Clustering VGG-16 features

SSIM’s problem was that it applied its algorithm on raw pixel values, which was a big part of its bias/subjectivity.
So, for this week I was looking to extract features out of keyframes using some popular DNN Model and cluster keyframes based on these features. Luckily, I found an opensourced library online which does exactly this.

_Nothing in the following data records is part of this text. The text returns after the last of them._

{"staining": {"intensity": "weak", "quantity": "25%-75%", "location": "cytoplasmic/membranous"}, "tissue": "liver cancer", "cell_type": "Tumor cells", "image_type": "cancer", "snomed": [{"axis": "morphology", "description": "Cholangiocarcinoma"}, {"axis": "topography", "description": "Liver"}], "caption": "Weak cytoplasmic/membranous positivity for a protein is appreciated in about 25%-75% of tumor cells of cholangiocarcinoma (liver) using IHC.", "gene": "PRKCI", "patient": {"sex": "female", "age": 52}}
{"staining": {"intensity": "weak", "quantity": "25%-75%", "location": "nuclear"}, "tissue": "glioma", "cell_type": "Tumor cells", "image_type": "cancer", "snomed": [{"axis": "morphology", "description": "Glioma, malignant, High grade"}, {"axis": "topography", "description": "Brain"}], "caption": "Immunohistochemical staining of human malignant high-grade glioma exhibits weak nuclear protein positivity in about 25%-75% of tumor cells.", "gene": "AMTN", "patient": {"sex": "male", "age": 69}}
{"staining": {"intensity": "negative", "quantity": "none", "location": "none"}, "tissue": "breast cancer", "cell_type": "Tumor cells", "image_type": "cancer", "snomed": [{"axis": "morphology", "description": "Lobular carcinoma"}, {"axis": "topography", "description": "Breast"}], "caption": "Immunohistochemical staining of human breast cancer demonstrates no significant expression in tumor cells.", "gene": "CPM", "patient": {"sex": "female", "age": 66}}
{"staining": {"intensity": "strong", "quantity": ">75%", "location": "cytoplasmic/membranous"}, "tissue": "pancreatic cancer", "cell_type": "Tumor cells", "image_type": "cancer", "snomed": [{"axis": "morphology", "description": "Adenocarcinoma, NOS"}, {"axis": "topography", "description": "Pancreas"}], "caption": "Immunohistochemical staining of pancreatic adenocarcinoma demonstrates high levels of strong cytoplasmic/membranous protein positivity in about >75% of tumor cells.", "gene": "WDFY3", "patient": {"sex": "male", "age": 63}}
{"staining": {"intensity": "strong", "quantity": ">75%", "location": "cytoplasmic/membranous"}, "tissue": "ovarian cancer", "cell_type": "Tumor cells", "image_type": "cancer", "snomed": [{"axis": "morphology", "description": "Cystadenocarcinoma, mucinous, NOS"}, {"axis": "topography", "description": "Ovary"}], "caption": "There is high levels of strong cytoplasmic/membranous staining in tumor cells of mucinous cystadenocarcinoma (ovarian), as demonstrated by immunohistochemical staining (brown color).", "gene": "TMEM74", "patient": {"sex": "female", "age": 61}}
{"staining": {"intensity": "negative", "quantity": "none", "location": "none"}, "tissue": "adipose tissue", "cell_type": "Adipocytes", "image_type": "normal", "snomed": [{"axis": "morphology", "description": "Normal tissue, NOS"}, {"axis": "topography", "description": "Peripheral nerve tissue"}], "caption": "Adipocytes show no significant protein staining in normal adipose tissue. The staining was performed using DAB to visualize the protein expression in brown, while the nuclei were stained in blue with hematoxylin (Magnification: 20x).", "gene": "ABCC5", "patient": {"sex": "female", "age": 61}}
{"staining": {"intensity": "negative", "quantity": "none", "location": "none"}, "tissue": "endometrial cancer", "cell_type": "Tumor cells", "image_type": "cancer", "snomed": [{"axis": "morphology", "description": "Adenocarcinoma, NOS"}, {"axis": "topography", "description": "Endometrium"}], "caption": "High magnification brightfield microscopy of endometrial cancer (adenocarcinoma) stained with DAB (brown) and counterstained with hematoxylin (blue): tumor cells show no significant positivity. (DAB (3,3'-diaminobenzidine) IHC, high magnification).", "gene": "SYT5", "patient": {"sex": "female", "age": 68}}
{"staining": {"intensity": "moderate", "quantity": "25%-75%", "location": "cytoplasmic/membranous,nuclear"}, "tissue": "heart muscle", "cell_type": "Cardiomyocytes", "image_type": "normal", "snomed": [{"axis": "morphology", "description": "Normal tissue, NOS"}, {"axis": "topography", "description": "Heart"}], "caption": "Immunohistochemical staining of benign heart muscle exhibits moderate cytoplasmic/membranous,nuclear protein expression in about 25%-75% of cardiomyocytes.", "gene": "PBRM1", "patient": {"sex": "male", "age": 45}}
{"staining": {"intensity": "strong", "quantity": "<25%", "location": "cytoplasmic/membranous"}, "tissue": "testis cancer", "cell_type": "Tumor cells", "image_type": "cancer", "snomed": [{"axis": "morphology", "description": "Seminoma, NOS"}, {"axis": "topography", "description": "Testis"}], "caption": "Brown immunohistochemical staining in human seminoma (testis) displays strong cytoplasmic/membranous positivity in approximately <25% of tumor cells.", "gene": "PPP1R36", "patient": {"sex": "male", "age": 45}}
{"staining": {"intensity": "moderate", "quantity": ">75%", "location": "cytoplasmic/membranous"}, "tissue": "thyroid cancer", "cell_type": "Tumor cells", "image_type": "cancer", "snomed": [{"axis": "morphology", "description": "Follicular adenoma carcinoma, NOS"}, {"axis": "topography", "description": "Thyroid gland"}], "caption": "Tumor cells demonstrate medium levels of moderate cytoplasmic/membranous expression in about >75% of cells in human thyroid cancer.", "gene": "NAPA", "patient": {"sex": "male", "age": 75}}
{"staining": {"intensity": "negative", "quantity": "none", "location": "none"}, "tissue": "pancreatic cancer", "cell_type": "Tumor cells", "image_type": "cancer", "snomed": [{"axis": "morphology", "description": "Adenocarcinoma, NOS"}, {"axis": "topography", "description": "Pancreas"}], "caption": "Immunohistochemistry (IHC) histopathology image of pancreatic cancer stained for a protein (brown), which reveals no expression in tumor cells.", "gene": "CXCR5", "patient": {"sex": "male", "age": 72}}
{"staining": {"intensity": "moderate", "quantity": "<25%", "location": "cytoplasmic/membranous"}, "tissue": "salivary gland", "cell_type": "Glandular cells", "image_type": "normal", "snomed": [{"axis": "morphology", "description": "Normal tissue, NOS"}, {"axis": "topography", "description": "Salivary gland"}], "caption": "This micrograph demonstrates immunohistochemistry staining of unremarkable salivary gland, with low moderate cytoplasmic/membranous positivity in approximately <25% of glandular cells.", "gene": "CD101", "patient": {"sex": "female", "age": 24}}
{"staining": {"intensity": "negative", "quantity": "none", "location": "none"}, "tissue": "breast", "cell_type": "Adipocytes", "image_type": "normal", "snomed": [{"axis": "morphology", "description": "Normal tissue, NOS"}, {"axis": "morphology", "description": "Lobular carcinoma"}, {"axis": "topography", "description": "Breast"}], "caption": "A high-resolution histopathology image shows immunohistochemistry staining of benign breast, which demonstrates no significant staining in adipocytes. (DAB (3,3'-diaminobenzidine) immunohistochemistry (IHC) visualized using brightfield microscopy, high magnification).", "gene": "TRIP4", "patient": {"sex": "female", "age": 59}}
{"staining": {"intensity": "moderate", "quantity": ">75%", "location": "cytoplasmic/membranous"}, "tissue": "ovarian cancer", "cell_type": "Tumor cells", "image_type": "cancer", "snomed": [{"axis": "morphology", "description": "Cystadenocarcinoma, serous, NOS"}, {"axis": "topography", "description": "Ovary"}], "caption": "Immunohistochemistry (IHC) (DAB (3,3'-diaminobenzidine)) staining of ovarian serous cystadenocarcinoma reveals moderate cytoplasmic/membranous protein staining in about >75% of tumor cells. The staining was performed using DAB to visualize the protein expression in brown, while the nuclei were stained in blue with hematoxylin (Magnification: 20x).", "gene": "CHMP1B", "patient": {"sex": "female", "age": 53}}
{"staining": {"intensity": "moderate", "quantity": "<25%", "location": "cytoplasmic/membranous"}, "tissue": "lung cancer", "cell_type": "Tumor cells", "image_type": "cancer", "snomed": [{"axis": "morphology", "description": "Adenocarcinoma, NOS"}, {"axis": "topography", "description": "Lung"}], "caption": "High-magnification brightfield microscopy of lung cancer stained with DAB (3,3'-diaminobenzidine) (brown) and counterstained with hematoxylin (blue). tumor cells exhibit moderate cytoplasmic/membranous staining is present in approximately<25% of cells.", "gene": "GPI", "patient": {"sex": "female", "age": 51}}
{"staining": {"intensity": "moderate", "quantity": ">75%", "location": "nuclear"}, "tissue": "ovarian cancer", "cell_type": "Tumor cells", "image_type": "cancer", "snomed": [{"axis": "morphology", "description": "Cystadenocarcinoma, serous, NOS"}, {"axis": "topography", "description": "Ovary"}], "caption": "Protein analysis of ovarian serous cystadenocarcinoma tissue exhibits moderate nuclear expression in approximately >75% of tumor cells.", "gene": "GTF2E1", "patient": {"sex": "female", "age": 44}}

Imagecluster is a python library that takes a bunch of images as input, extracts their features using a pretraind VGG-16 network and clusters them using Hierarchial clustering.
I automated the process of finding out all the keyframes from a video and storing them in a directory. This directory is then given as an input to Imagecluster. The image below is a summary of the algorithm’s output on our original small clip. Each column denotes a cluster and each image in a column is a keyframe.

Clustered keyframes

The last column in the image is an advertisement (as discussed in week-2, has a lot of shots in a small duration).
The column before that is of the 4 minute news show clip. The results are as desired but a few old drawbacks still exist:

The algorithm doesn’t take time into consideration and hence sometimes clusters frames that are very far away.
The main function of the algorithm has a parameter ‘similarity’ which still needed a bit of fine-tuning despite using DNN features.
The algorithm is kind of heavy on RAM.

Extracting faces from the video

One of the plans we had for the project from the beginning was to extract faces from the video and infer details about the boundary from this information (we’ll discuss how in the following weeks). So on the side, I wrote some code to extract all faces from the video using face_recognition, crop them out from the frame and store them in a directory. Each face’s .jpg file will be named according to its time of occurrence in the video.

Until now, we’ve been using the middle frame of each shot as its keyframe. In the following week, we try to improve the keyframe extraction process and also try to cluster the faces we just extracted from the video.